TEXTO PROPORCIONADO:
────

Así, la meditación es para mí una forma de empirismo trascendental, de poner a prueba las “verdades” que el mero devoto acepta por un acto de fe en cualesquiera que sean las Escrituras de su religión, o en las palabras de su ulema, rabí, sacerdote, starets o brahmán. ¿Dios?, ¿alma?, ¿planos superiores de consciencia?, ¿reencarnación?, ¿ángeles y demonios?, ¿kundalini y chakras?, ¿arcontes y demiurgo?, ¿telepatía y otras experiencias paranormales?... El homo meditans no tiene por qué aceptar (ni rechazar) a priori ninguna de estas cosas: las encontrará en su viaje interior o no las encontrará, tendrá confirmación empírica o no la tendrá. Está más allá de la religión y del ateísmo; está en el camino de acceder a esa consciencia que mira sin filtros ni empañaduras, directamente, al rostro de la Verdad. Es un camino espiritual, pero no religioso; es un camino subjetivamente científico y científicamente misteriosófico.
Como procedimiento, para mí la meditación comienza por un acto de objetivación... que es depuración... que es espagírica. Parte de la dificultad de la meditación consiste en aprender a ver lo que habitualmente tomamos por nuestra identidad como objeto del verdadero Sujeto interior que, a su vez, al comienzo del camino, da la impresión de ser el objeto deseado o la meta perseguida por el buscador. Es como un juego de espejos. Es como mirar la propia imagen en el espejo y darse cuenta de que quien la observa no es otra cosa que el reflejo, mientras que la presunta imagen en el espejo es el verdadero Sujeto Observador. Así, meditación es mirarse en el espejo interior. El arrobamiento, samādhi o satori llega cuando el que se creía observador se contempla como la imagen reflejada desde el verdadero Observador interior.

────

MATERIAL PROPORCIONADO:
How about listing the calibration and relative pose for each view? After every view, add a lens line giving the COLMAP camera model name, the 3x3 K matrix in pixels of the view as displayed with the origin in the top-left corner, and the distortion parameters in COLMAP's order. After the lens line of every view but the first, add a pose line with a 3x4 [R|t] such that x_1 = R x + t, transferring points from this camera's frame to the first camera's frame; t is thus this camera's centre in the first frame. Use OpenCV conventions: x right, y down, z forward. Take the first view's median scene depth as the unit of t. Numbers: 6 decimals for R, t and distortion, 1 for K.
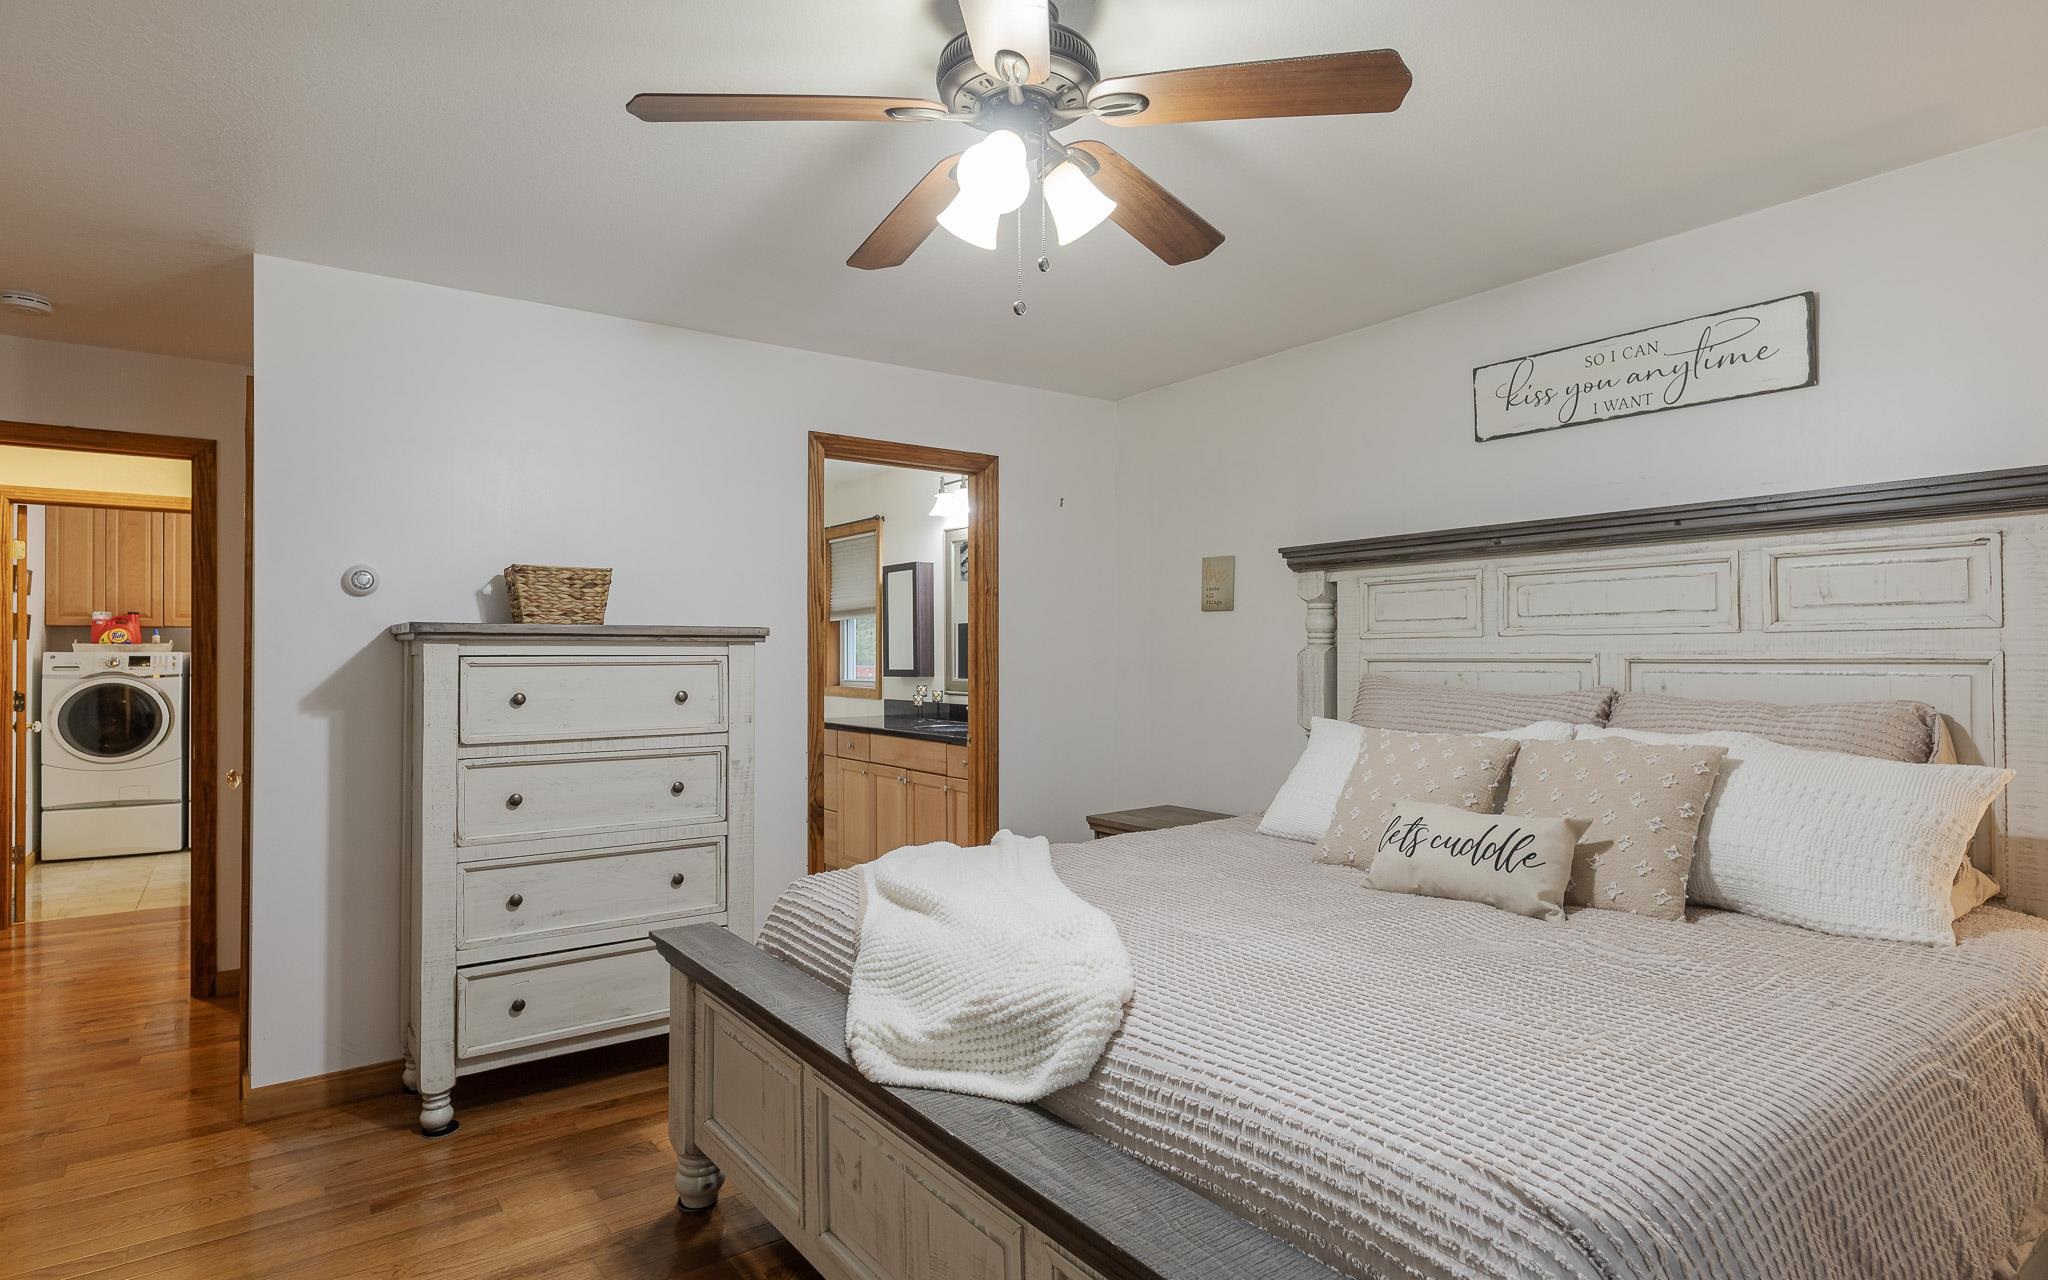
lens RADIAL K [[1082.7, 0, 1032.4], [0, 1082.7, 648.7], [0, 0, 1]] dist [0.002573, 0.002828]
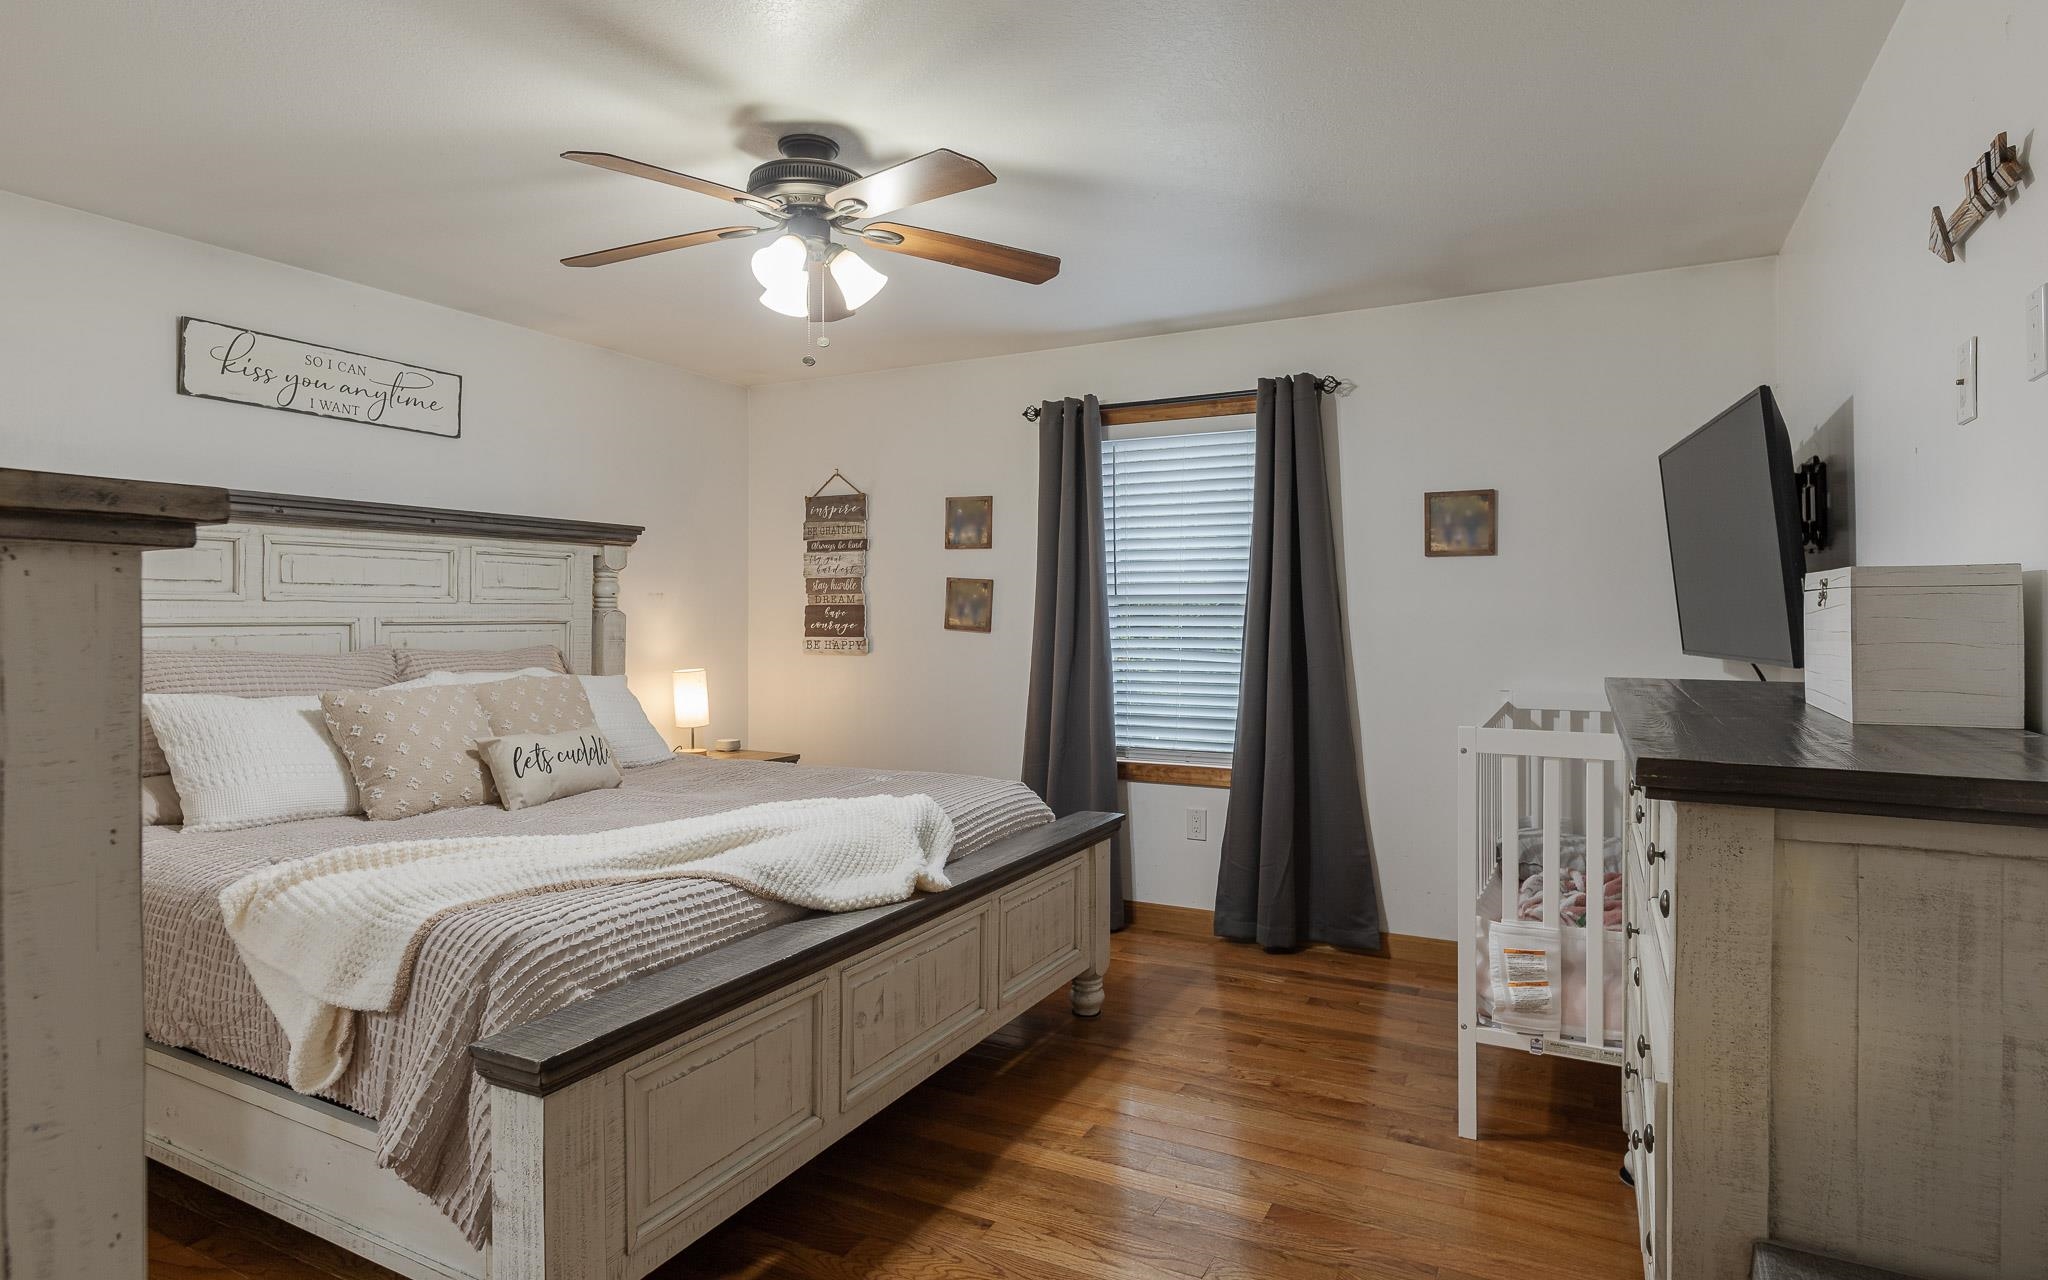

────

ACCIONES REQUERIDAS:
(1) Transcribe del texto sobre la meditación todo lo que va desde “Como procedimiento, para” hasta “verdadero Observador interior.”, sin cambiar nada.
(2) En el texto sobre la meditación, ¿por qué el homo meditans no necesita aceptar ni rechazar a priori cosas como el alma o la reencarnación? Responde en una a tres oraciones.

RESULTADOS OBTENIDOS:
(1)
Como procedimiento, para mí la meditación comienza por un acto de objetivación... que es depuración... que es espagírica. Parte de la dificultad de la meditación consiste en aprender a ver lo que habitualmente tomamos por nuestra identidad como objeto del verdadero Sujeto interior que, a su vez, al comienzo del camino, da la impresión de ser el objeto deseado o la meta perseguida por el buscador. Es como un juego de espejos. Es como mirar la propia imagen en el espejo y darse cuenta de que quien la observa no es otra cosa que el reflejo, mientras que la presunta imagen en el espejo es el verdadero Sujeto Observador. Así, meditación es mirarse en el espejo interior. El arrobamiento, samādhi o satori llega cuando el que se creía observador se contempla como la imagen reflejada desde el verdadero Observador interior.

(2) Porque esas cosas las encontrará o no en su viaje interior, y tendrá o no confirmación empírica de ellas. La meditación aparece como una forma de empirismo trascendental que pone a prueba esas “verdades” en lugar de aceptarlas por un acto de fe.